Problem ▸
Though the entries hold pictures, only their text should be duplicated, exactly and in full.

Household object detections ▸
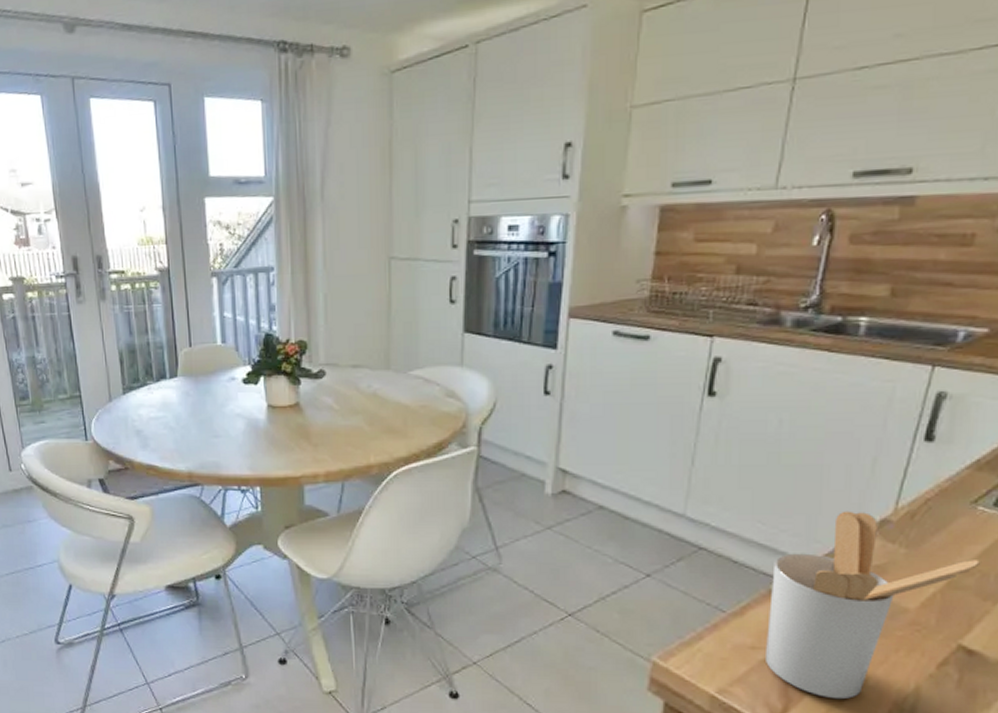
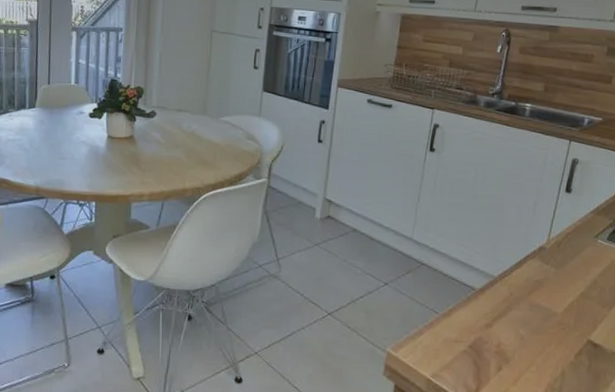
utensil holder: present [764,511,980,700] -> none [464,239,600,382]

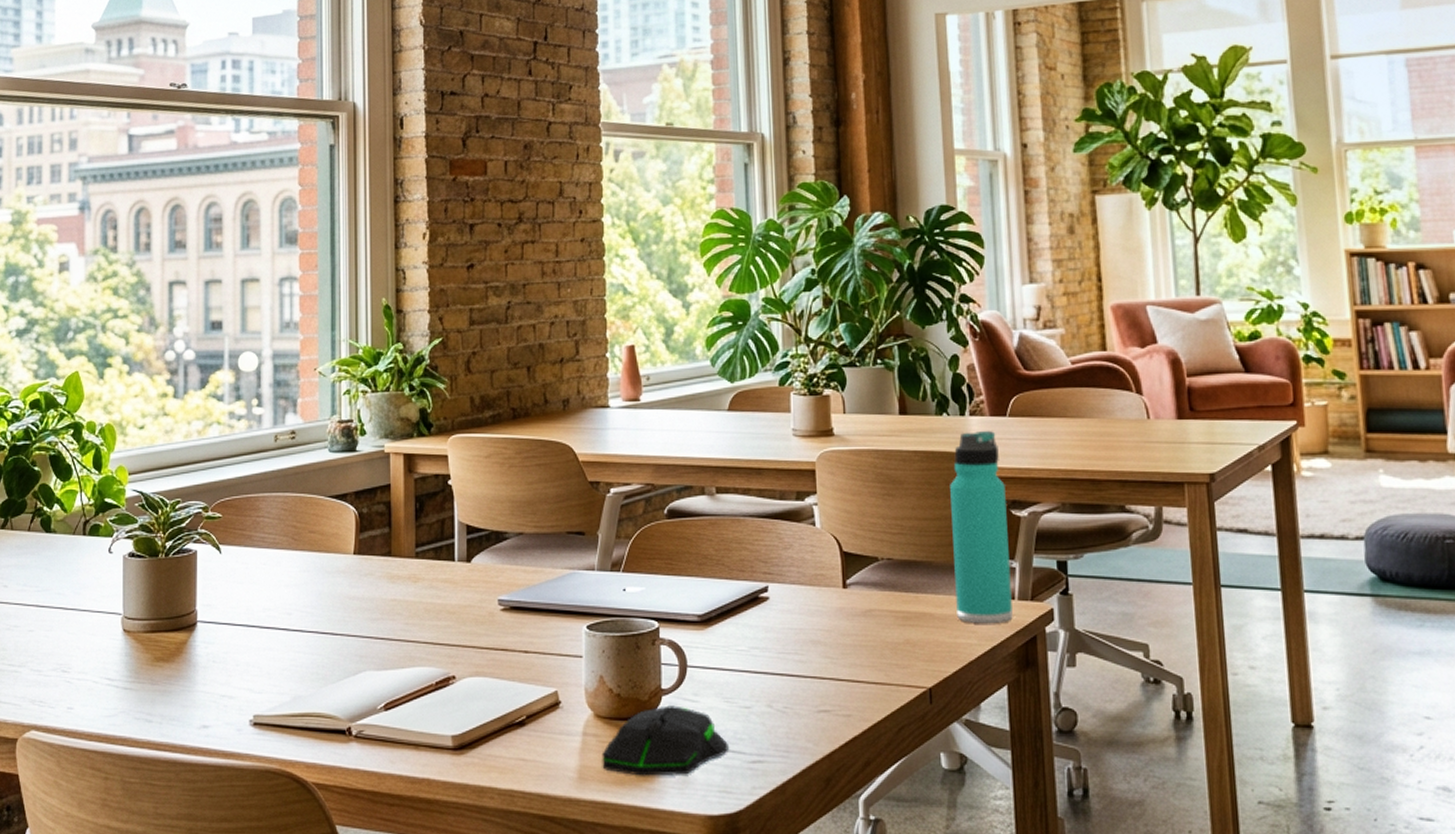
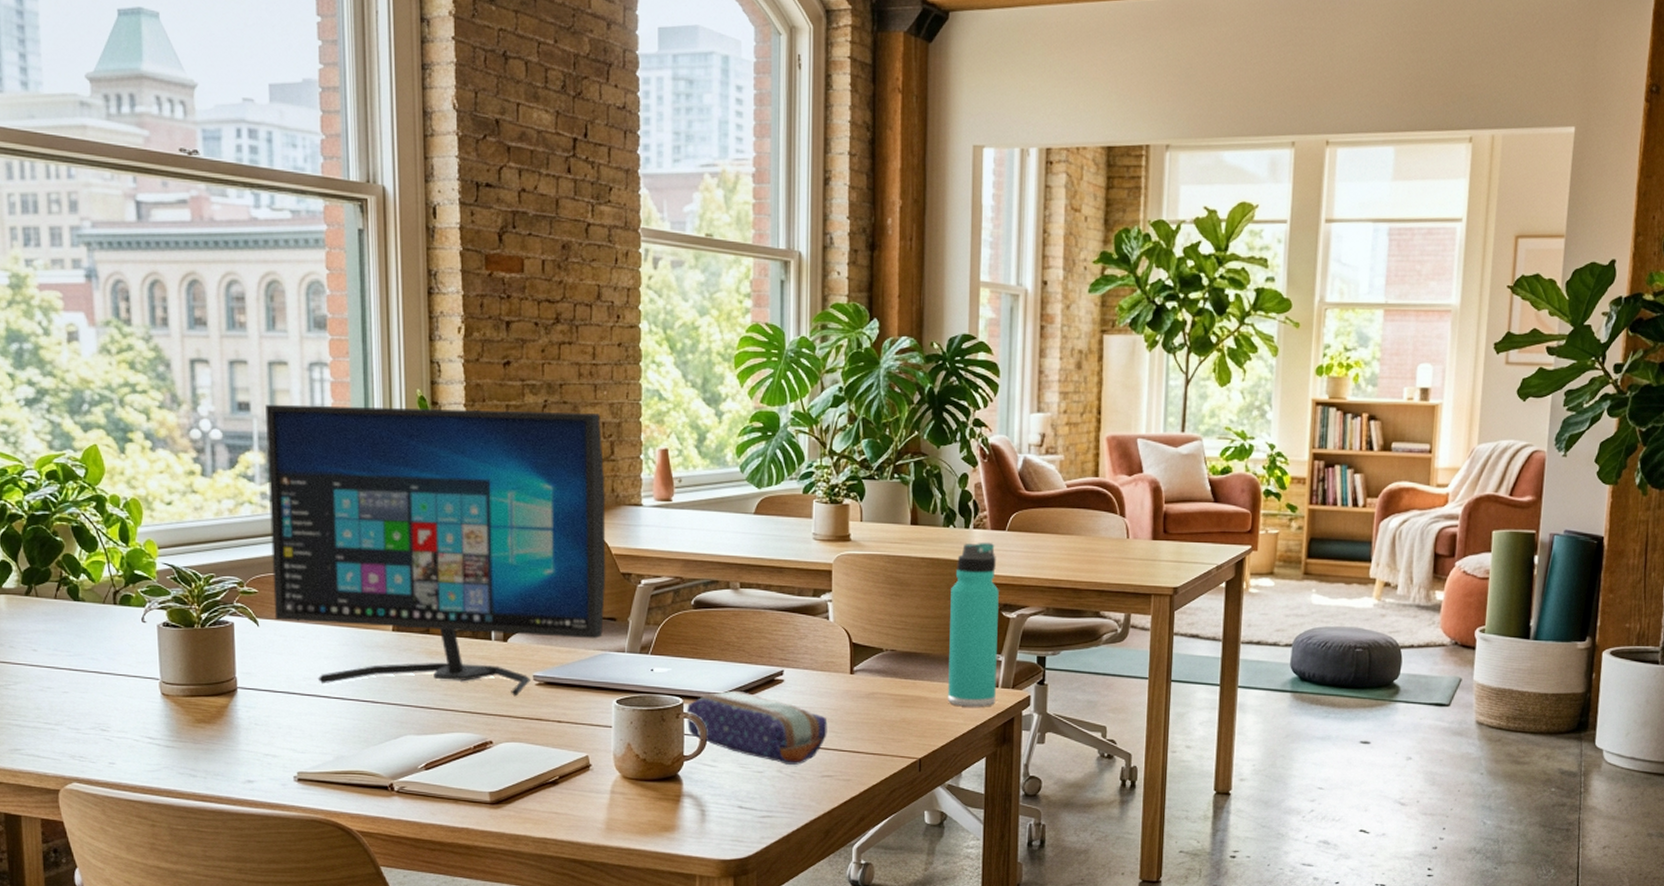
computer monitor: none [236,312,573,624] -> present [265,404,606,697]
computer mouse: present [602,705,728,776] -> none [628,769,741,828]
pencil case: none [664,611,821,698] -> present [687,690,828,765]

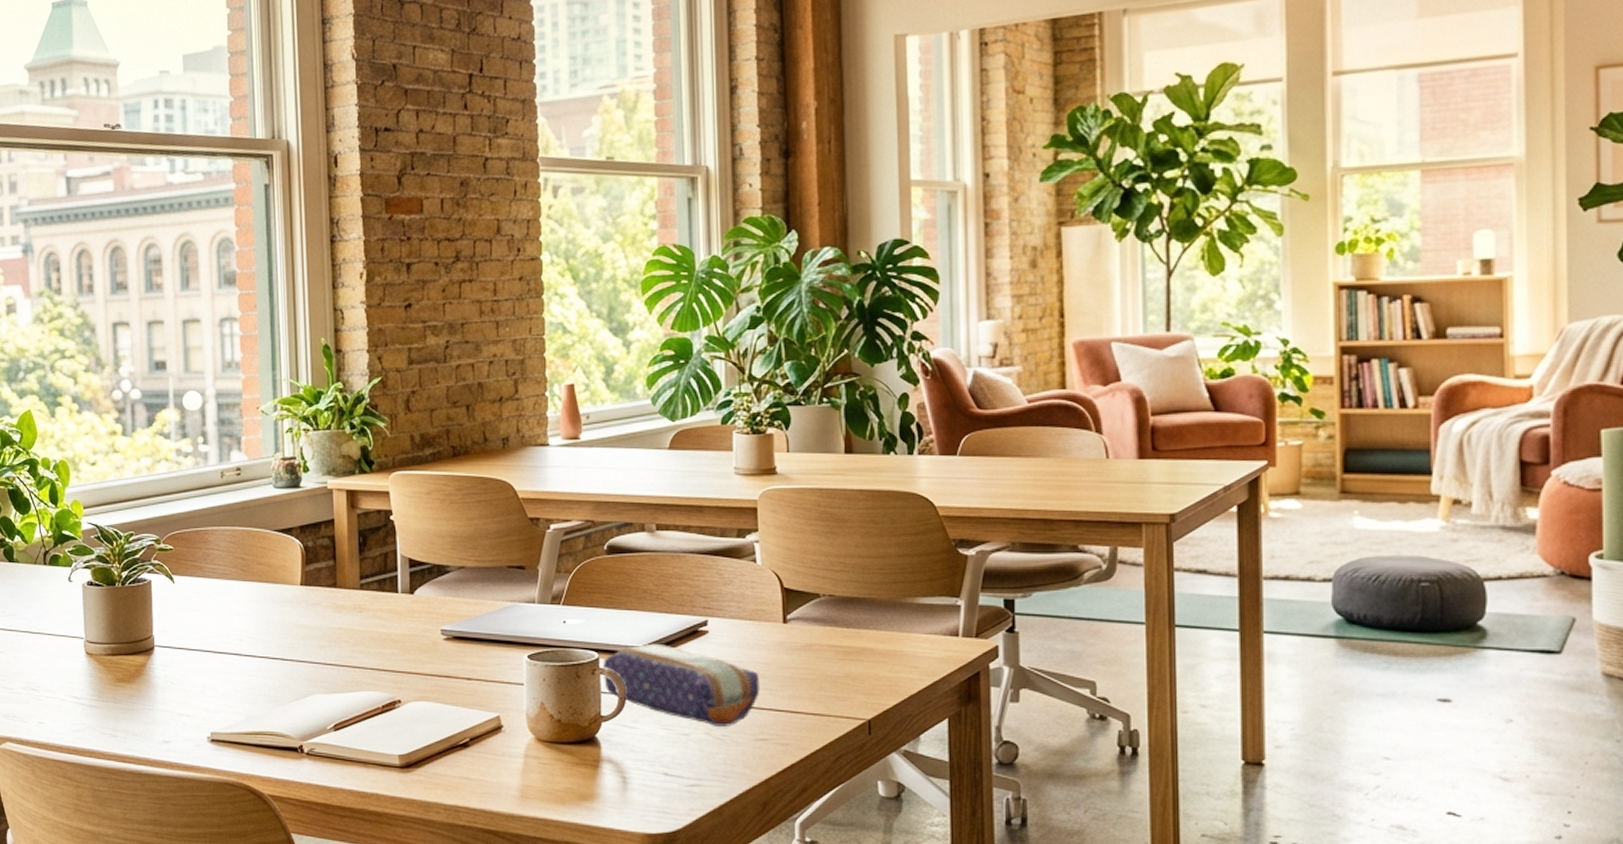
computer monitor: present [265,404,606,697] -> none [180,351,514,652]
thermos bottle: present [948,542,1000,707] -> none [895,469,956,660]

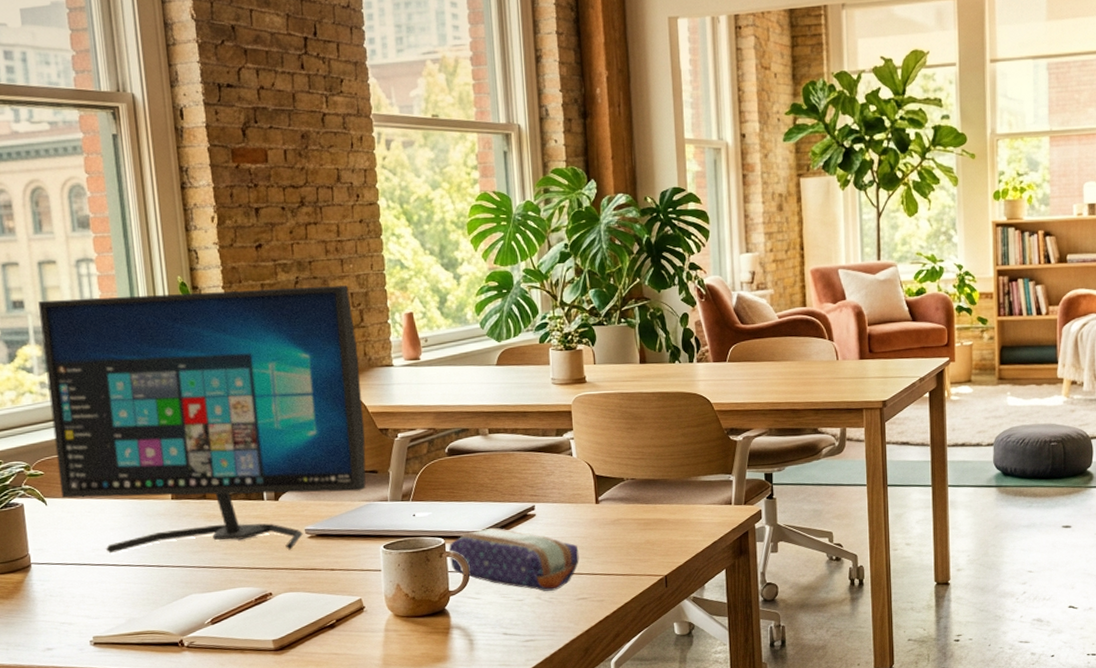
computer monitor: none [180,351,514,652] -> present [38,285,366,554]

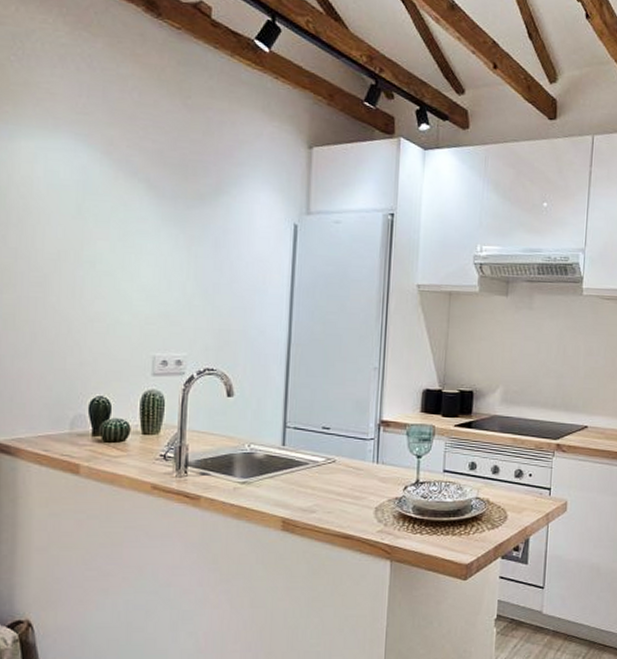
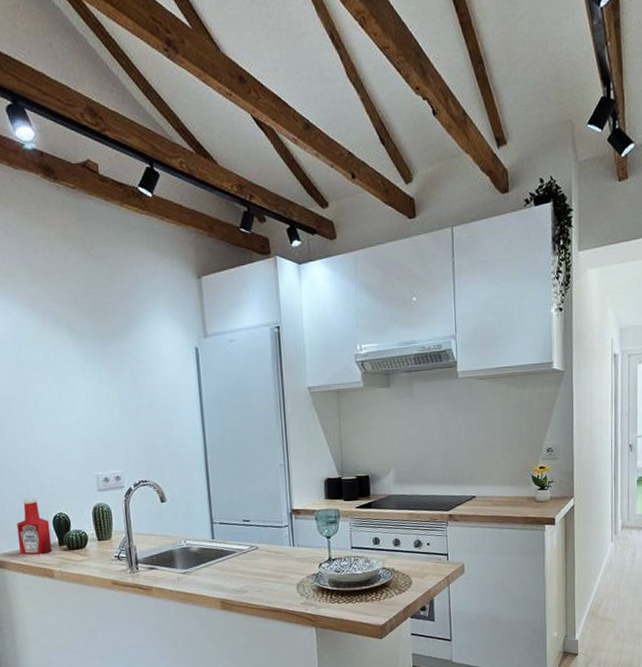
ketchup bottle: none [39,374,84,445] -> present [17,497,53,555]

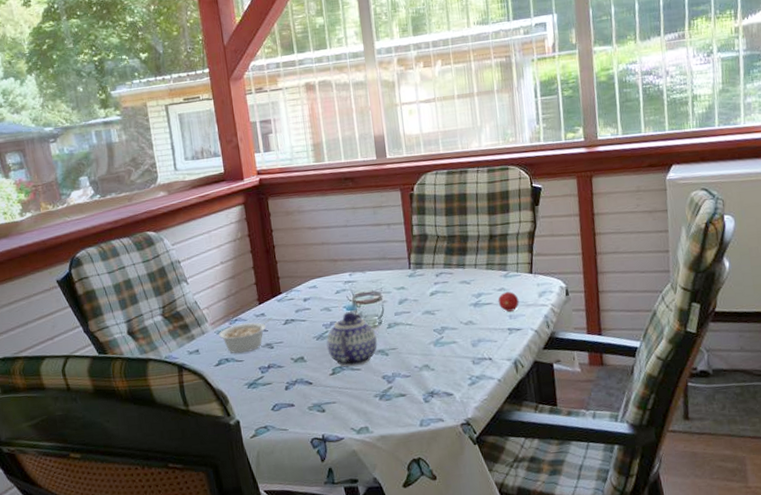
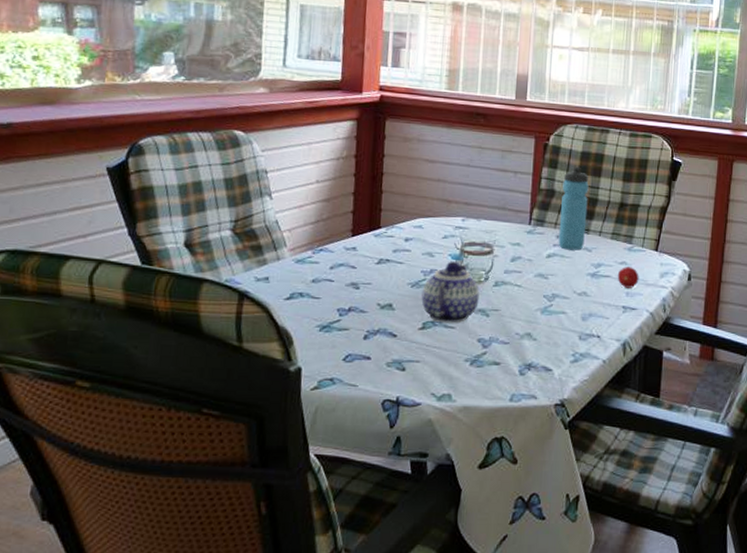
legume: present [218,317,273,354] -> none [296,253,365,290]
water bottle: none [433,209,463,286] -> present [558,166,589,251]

Output for this task ▸
utensil holder: present [764,511,980,700] -> none [464,239,600,382]

computer monitor: none [236,312,573,624] -> present [265,404,606,697]
computer mouse: present [602,705,728,776] -> none [628,769,741,828]
pencil case: none [664,611,821,698] -> present [687,690,828,765]

computer monitor: present [265,404,606,697] -> none [180,351,514,652]
thermos bottle: present [948,542,1000,707] -> none [895,469,956,660]

computer monitor: none [180,351,514,652] -> present [38,285,366,554]

ketchup bottle: none [39,374,84,445] -> present [17,497,53,555]

legume: present [218,317,273,354] -> none [296,253,365,290]
water bottle: none [433,209,463,286] -> present [558,166,589,251]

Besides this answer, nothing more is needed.